AT ANY SPEED OVER 2000 RPM, THE THE ENGINE GOES INTO OVERHEAT MODE WITH BUZZER GOING AND THE SLOW SPEED MODE ENABLED. 



THE ENGINE IS NOT OVERHEATING AS I CAN PLACE MY HAND ON THE ENGINE BLOCK WITH NO ADVERSE EFFECTS, THERE IS A STRONG TELLTALE AND ALL ELSE LOOKS OK.



cAN ANYONE SHED SOME LIGHT AS TO WHAT TO DO NEXT?? HELP!!


----------



## DOUBLE "D" & LV (Oct 2, 2007)

Check the pink wire in the harness for a pinched or chaffed area. I have seen the wire do that and give false warnings. If you are sure that the engine is not overheating, then unplug the temp sensor and run it. Sometimes the sensor shorts out. When you feel the head for overheating, feel where the sensor is. If it is hot, then the water passage by the sensor is probably clogged and causng a hot spot. Seen that too.


----------



## jamester (Sep 12, 2009)

Oil alarm problem with my 2001 Yamaha 150HP 2 stroke.

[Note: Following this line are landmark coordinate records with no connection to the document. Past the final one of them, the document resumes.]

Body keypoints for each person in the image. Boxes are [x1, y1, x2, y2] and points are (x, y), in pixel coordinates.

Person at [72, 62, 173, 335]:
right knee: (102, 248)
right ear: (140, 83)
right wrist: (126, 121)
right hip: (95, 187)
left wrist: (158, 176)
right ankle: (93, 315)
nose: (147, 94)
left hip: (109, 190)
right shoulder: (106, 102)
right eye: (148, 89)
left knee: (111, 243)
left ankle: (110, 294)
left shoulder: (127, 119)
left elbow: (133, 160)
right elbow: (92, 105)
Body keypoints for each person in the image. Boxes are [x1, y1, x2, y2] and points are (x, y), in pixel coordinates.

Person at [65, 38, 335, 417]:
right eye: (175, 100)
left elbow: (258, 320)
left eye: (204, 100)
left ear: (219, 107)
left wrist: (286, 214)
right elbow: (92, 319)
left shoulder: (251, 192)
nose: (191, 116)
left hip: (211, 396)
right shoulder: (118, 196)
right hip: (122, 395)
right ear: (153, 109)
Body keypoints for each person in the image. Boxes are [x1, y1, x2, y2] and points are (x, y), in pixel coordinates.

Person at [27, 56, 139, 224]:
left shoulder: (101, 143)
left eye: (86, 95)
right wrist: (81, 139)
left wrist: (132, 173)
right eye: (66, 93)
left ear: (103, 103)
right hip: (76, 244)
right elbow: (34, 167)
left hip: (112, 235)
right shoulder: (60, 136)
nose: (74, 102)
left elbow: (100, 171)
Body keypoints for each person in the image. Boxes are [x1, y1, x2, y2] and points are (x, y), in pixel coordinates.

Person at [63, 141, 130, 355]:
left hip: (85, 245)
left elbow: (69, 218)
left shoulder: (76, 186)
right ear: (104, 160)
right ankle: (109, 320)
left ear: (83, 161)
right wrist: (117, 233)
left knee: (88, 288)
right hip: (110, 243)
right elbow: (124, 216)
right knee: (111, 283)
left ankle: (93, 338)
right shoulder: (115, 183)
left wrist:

The oil level indicator flashes most of the time even though the reserve tank up on the engine is full. Then some times it does not flash but shows the tank to be full. When I travel at high speed and use up all the oil in the reserve tank, the alarm goes off and the engine goes to low speed just as it is supposed to. I must then use the switch on the engine to fill up the reserve tank. Some times I can fix the flashing low oil level signal by simply turning off the engine and restarting it. This does not always work however. The problem is there most of the time but fixes itself once in a while. We had the level sensor within the reserve tank changed and this did not help. Any suggestions on how to correct this problem? Has been happening for a number of years with no solution. Bad electrical connection in a connector??? Defective engine computer that fails intermittently?? HELP!!!!


----------



## DOUBLE "D" & LV (Oct 2, 2007)

Replace the clogged oil filter on the boat tank. If that does not fix it, then check the power supply going to the oil pump and see if it has battery voltage. If it does, then you may have a bad oil transfer module. Have you listenned for the oil pump on the boat tank to come on if the engine tank is down below the bottom line? (you can check that if you drain the engine tank by pulling the drain tube off at the bottom then turn the key on when the oil is 1/2" below the bottom line. Be sure to put the drain tube back on when you reach this level and tie strap it back on.)


----------



## sosmarine (Sep 28, 2007)

jamester PM sent


----------



## baymotorsports (Feb 28, 2008)

my problem.....

pretty similar, i have twin 1995 150 salt water series motors, both start/idle/run well, nice pee stream from both, but when i go over 5k rpm the starboard motor will give a alarm, will NOT reduce power, but will sound the alarm, i can back it down to 3k or so rpm and it goes off in about 10 seconds, i was thinking possibly the poppet valves or thermos need to be replaced,

any ideas?

also i have noticed every now and then i can look at the gauge and its got the indicator flashing on all 3 oil marks, 

i read the book and it doesnt mention all three flashing, it says the full and empty mark will flash if there is a clog but again doenst mention all 3 flashing, what does this mean?

thanks


----------



## DOUBLE "D" & LV (Oct 2, 2007)

I would replace the boat oil tank filter first.


----------